The identified urban primary health centres will provide specialist services and will be a hub for providing tele-consultation services, an official said. “Evening OPDs should be encouraged,” the official said. The official said that the timings of these polyclinics would be decided as per the need of the community, as in many areas it had been felt that evening clinic can have a better footfall. He said that the names of the specialists and their timings at the polyclinics are to be properly displayed so that local people can know about the new service facilities that are on offer.
The diagnostic clinics will have haematology analyser, Elisa machine and X-ray machines. The urban development department had been asked to visit the sites for early functioning of the polyclinics and diagnostics centres. The official said that there should also be tie-ups with nearby hospitals for the purpose of referring critical patients.

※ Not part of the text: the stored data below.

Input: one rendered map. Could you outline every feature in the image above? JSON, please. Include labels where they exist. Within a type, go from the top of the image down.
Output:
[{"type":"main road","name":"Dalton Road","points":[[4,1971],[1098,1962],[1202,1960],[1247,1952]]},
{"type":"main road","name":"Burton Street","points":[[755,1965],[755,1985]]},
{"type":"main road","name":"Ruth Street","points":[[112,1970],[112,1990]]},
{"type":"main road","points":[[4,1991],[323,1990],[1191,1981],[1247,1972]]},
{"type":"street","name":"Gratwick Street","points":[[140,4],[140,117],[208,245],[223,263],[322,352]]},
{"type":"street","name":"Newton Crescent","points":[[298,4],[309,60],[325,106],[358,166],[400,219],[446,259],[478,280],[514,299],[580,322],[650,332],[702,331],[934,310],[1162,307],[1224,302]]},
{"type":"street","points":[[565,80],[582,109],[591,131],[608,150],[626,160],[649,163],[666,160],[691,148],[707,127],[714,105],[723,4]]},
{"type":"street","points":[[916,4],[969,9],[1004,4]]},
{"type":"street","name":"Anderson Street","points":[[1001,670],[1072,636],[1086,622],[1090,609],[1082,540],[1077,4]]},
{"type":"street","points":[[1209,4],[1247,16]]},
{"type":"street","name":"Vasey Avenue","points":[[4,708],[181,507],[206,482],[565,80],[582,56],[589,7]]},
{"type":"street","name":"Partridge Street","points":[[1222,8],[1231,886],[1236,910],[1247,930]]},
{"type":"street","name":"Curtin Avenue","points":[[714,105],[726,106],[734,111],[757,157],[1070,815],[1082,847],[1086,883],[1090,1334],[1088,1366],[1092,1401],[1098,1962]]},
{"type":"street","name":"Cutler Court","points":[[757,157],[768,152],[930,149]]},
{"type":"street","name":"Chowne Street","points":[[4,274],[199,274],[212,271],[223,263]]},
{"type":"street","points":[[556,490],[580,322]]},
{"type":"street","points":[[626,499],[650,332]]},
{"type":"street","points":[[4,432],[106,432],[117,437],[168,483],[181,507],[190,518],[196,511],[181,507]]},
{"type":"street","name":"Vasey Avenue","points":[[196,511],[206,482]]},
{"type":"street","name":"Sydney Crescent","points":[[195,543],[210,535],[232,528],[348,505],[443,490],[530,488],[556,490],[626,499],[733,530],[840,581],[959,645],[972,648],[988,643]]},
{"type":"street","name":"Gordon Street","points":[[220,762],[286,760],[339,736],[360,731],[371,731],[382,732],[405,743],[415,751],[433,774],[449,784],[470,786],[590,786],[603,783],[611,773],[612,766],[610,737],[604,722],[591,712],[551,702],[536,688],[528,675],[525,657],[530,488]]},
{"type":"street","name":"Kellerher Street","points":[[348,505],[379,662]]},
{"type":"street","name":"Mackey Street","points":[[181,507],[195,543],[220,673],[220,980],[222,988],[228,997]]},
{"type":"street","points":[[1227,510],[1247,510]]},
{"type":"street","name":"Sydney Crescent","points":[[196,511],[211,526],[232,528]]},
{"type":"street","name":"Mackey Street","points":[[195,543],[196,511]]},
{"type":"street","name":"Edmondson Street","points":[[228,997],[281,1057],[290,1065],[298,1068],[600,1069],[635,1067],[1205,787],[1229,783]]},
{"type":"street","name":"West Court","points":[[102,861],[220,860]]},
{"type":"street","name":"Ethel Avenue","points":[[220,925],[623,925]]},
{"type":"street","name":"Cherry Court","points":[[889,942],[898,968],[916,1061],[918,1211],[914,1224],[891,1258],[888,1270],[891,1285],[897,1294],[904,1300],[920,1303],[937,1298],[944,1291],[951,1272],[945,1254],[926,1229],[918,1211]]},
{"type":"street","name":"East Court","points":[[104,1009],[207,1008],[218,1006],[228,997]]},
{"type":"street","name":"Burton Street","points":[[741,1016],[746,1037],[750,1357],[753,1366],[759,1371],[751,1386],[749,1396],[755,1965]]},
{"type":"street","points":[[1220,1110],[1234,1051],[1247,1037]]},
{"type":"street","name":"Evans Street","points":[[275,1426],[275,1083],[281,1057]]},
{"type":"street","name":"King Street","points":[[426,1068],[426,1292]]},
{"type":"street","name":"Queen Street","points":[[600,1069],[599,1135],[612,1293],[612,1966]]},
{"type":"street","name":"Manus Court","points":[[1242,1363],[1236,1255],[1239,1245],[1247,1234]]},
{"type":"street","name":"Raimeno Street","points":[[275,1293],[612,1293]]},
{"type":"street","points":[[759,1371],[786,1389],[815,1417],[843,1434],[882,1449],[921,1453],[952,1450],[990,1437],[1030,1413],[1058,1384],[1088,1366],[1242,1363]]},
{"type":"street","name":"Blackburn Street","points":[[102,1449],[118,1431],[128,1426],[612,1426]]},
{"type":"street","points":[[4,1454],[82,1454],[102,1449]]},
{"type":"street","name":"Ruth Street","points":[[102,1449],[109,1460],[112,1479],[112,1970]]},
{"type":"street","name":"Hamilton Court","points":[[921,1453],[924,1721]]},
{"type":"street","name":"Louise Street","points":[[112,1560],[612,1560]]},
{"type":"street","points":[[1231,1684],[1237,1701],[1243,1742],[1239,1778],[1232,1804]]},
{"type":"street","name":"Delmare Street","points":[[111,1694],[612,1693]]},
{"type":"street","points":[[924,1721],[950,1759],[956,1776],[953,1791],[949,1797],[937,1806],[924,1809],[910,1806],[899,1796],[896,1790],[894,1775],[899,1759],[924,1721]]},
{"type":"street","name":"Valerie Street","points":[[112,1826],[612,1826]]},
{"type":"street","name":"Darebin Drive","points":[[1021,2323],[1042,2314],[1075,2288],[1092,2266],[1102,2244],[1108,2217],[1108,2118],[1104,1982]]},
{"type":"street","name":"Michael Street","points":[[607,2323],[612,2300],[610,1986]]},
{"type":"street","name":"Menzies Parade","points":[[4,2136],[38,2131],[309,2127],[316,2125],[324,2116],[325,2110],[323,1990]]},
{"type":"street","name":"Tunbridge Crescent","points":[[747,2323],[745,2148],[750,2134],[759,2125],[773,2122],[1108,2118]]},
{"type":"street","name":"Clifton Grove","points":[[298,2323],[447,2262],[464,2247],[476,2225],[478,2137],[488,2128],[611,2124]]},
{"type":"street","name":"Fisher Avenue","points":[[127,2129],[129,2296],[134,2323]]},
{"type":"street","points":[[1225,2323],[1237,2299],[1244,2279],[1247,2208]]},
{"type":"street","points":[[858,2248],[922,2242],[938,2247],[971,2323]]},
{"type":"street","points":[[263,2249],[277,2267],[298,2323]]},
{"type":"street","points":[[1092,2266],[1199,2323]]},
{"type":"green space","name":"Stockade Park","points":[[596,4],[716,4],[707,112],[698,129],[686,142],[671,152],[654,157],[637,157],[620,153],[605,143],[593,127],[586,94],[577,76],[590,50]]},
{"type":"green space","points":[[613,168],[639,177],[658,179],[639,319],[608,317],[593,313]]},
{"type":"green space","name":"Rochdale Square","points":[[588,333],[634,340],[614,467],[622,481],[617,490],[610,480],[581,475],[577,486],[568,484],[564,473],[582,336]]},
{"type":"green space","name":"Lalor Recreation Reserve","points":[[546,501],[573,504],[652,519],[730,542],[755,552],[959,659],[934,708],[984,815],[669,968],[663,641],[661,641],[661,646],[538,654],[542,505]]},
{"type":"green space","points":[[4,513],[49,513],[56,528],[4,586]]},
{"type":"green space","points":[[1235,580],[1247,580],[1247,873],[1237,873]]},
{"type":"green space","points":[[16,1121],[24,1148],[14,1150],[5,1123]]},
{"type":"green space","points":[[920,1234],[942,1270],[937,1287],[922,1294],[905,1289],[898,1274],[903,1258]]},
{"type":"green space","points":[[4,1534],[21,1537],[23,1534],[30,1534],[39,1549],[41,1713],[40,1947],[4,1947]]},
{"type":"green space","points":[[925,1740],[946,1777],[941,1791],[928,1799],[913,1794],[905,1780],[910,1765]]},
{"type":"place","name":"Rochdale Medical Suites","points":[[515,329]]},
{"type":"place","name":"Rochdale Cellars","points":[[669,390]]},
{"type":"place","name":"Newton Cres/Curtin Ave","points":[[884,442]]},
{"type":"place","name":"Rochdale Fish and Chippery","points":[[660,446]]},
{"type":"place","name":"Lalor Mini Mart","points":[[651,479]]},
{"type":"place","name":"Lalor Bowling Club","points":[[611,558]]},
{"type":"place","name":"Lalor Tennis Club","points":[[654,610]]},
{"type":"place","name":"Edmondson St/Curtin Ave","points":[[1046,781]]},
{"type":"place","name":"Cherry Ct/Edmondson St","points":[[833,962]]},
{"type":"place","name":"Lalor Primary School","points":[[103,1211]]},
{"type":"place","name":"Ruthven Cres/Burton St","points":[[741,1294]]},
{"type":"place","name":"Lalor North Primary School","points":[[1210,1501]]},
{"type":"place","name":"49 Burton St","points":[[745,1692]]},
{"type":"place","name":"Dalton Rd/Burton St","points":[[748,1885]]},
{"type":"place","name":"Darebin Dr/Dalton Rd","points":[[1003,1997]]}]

The state health department on Monday gave its nod to run 77 polyclinics and 102 diagnostic centres at the urban health centres. The missive issued by Swasthya Bhavan on Monday gave nod to State Urban Development Agency (SUDA) to operate 59 polyclinics and 85 diagnostic centres and asked KMC to operate 17 polyclinics and diagnostic centres in the existing health centres.
A senior health official of KMC welcomed the move and said that community-based clinics are very important during this pandemic and diagnostic clinics will help people. He said that right now the health units of KMC function as fever clinics and provide treatments for diarrhoea, malaria, dengue and also diabetes, other than babies and their mothers.
But if these clinics are properly utilised by converting them into diagnostic centres and polyclinics at a low-cost, more services can be provided because government hospitals are overcrowded, the doctor said. He added that there are already plans to set up ECG machines and X rays in some of the KMC clinics.